◆ Tâche à réaliser ◆
Pourriez-vous recopier les lignes des enregistrements ci-dessous en remplaçant partout « Chick-fil-A » par « CFA », sans rien modifier d'autre ?

◆ Données à traiter ◆

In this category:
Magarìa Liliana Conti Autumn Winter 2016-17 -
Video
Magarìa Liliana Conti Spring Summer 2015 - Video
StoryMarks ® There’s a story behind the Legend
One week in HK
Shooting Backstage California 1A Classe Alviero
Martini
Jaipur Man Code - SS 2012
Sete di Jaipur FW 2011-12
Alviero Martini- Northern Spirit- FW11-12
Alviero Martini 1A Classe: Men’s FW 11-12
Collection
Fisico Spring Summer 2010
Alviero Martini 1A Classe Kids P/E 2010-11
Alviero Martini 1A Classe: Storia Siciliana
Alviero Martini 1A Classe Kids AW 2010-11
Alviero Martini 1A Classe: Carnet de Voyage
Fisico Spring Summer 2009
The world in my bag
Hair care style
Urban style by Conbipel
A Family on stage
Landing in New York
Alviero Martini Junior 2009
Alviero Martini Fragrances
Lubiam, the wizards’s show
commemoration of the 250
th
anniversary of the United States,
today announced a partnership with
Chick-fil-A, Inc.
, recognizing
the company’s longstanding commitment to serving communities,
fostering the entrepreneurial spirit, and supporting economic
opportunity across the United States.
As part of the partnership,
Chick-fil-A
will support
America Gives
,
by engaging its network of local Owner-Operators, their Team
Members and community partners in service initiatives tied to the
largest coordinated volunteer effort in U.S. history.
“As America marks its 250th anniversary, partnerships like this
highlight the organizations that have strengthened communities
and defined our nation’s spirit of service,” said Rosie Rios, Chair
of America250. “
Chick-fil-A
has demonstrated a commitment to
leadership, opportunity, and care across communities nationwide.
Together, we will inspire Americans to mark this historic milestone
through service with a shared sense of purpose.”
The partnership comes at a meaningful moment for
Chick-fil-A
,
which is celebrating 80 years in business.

◆ Corrigé ◆
In this category:
Magarìa Liliana Conti Autumn Winter 2016-17 -
Video
Magarìa Liliana Conti Spring Summer 2015 - Video
StoryMarks ® There’s a story behind the Legend
One week in HK
Shooting Backstage California 1A Classe Alviero
Martini
Jaipur Man Code - SS 2012
Sete di Jaipur FW 2011-12
Alviero Martini- Northern Spirit- FW11-12
Alviero Martini 1A Classe: Men’s FW 11-12
Collection
Fisico Spring Summer 2010
Alviero Martini 1A Classe Kids P/E 2010-11
Alviero Martini 1A Classe: Storia Siciliana
Alviero Martini 1A Classe Kids AW 2010-11
Alviero Martini 1A Classe: Carnet de Voyage
Fisico Spring Summer 2009
The world in my bag
Hair care style
Urban style by Conbipel
A Family on stage
Landing in New York
Alviero Martini Junior 2009
Alviero Martini Fragrances
Lubiam, the wizards’s show
commemoration of the 250
th
anniversary of the United States,
today announced a partnership with
CFA, Inc.
, recognizing
the company’s longstanding commitment to serving communities,
fostering the entrepreneurial spirit, and supporting economic
opportunity across the United States.
As part of the partnership,
CFA
will support
America Gives
,
by engaging its network of local Owner-Operators, their Team
Members and community partners in service initiatives tied to the
largest coordinated volunteer effort in U.S. history.
“As America marks its 250th anniversary, partnerships like this
highlight the organizations that have strengthened communities
and defined our nation’s spirit of service,” said Rosie Rios, Chair
of America250. “
CFA
has demonstrated a commitment to
leadership, opportunity, and care across communities nationwide.
Together, we will inspire Americans to mark this historic milestone
through service with a shared sense of purpose.”
The partnership comes at a meaningful moment for
CFA
,
which is celebrating 80 years in business.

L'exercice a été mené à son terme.